Most of the trip records were not stored in vehicle memory before forwarding to the vendor because the vehicle did not have a direct connection to the server.

#### Longitude and Latitude

Looking into it, the borders of NY City coordinates comes out to be:

longitude = (-74.03, -73.77)  ,
latitude = (40.63, 40.85)


Any coordinates outside will be outliers.

In [None]:
# Max and min values of lat and long in pickup and dropoff location
print(np.min(df['pickup_longitude']), np.min(df['pickup_latitude']))
print(np.max(df['pickup_longitude']), np.max(df['pickup_latitude']))

print(np.min(df['dropoff_longitude']), np.min(df['dropoff_latitude']))
print(np.max(df['dropoff_longitude']), np.max(df['dropoff_latitude']))

In [None]:
# Removing outlier coordinates
west, south, east, north = -74.03, 40.63, -73.77, 40.85

df = df[(df.pickup_latitude> south) & (df.pickup_latitude < north)]
df = df[(df.dropoff_latitude> south) & (df.dropoff_latitude < north)]
df = df[(df.pickup_longitude> west) & (df.pickup_longitude < east)]
df = df[(df.dropoff_longitude> west) & (df.dropoff_longitude < east)]

In [None]:
f, (ax1, ax2) = plt.subplots(1, 2, sharey=True,figsize=(18,10))
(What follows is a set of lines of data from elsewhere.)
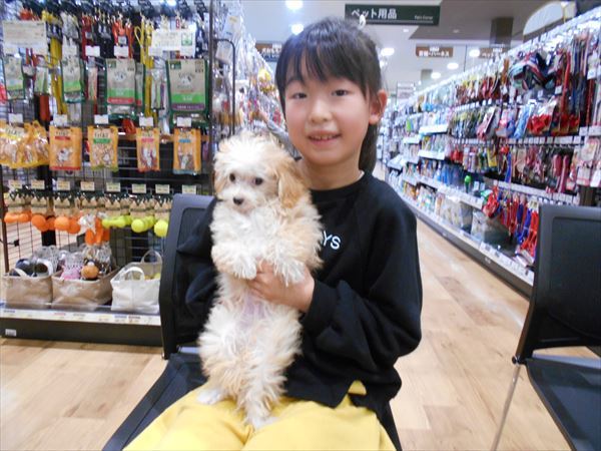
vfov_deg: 53.1
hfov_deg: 67.3
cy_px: 226
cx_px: 300
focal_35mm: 26
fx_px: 451
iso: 400
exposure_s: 1/30
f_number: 3.2
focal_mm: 4.6
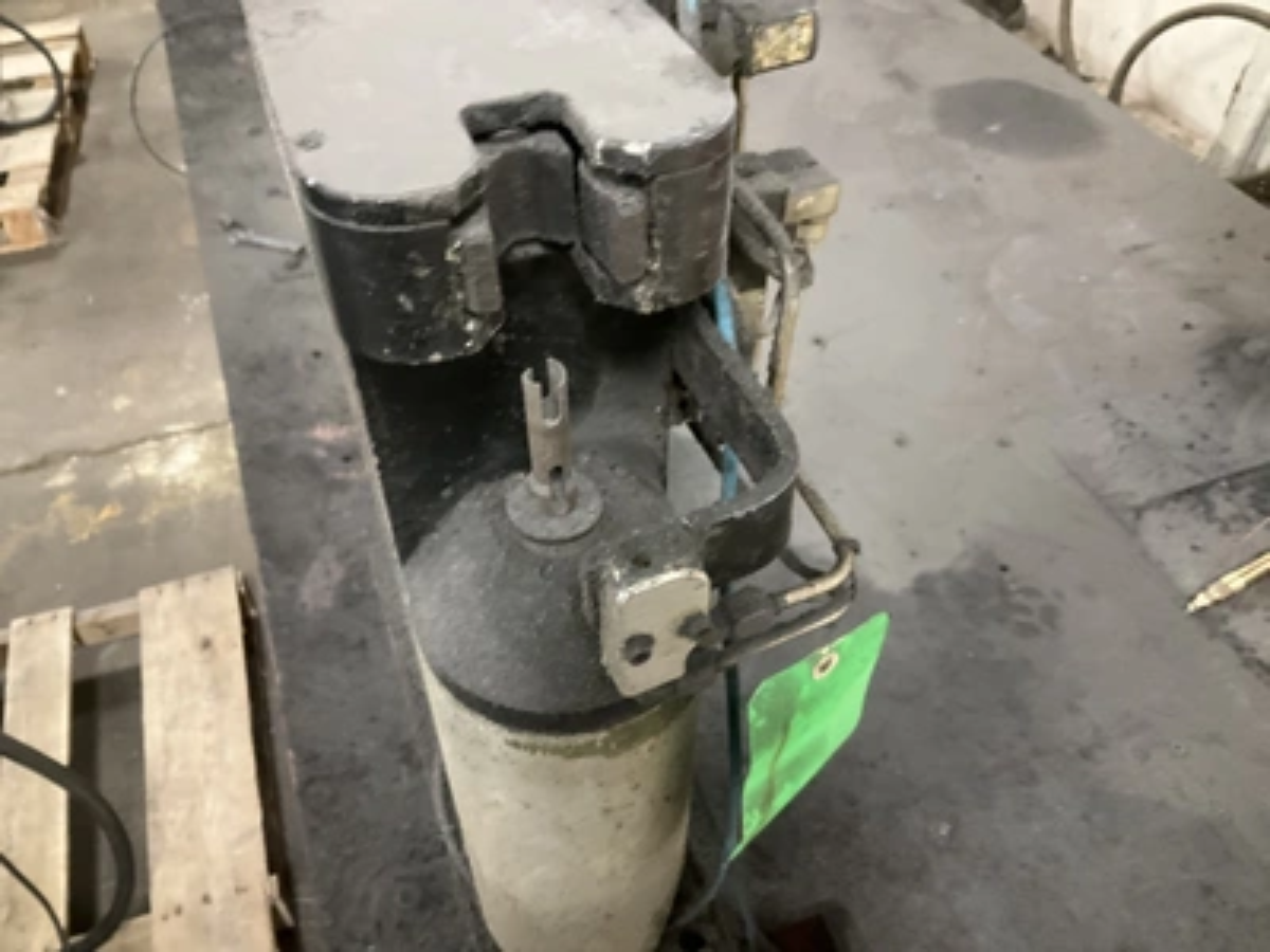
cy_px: 476
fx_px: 1064
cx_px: 635
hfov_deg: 61.7
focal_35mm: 29
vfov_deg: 48.2
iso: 400
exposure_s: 1/30
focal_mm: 3
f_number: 1.8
df.plot(kind='scatter', x='pickup_longitude', y='pickup_latitude',
                color='yellow', 
                s=.02, alpha=.6, subplots=True, ax=ax1)
ax1.set_title("Pickups")
ax1.set_facecolor('black')

df.plot(kind='scatter', x='dropoff_longitude', y='dropoff_latitude',
                color='yellow', 
                s=.02, alpha=.6, subplots=True, ax=ax2)
ax2.set_title("Dropoffs")
ax2.set_facecolor('black') 

In [None]:
# Finding total diatance covered in each trip by making get_distance function
from math import sin, cos, sqrt, atan2, radians

def get_distance(lon_1, lon_2, lat_1, lat_2):

    # approximate radius of earth in km
    R = 6373.0

    lat1 = radians(lat_1)
    lon1 = radians(lon_1)
    lat2 = radians(lat_2)
    lon2 = radians(lon_2)

    dlon = lon2 - lon1
    dlat = lat2 - lat1

    a = sin(dlat / 2)**2 + cos(lat1) * cos(lat2) * sin(dlon / 2)**2
    c = 2 * atan2(sqrt(a), sqrt(1 - a))

    distance = R * c

    return distance

In [None]:
# Applying get_distance function to claculate each trip distance
df["distance"] = df.apply(lambda x: get_distance(x["pickup_longitude"],x["dropoff_longitude"],x["pickup_latitude"],x["dropoff_latitude"]),axis=1)

We will analyse distance column during feature engineering and selection.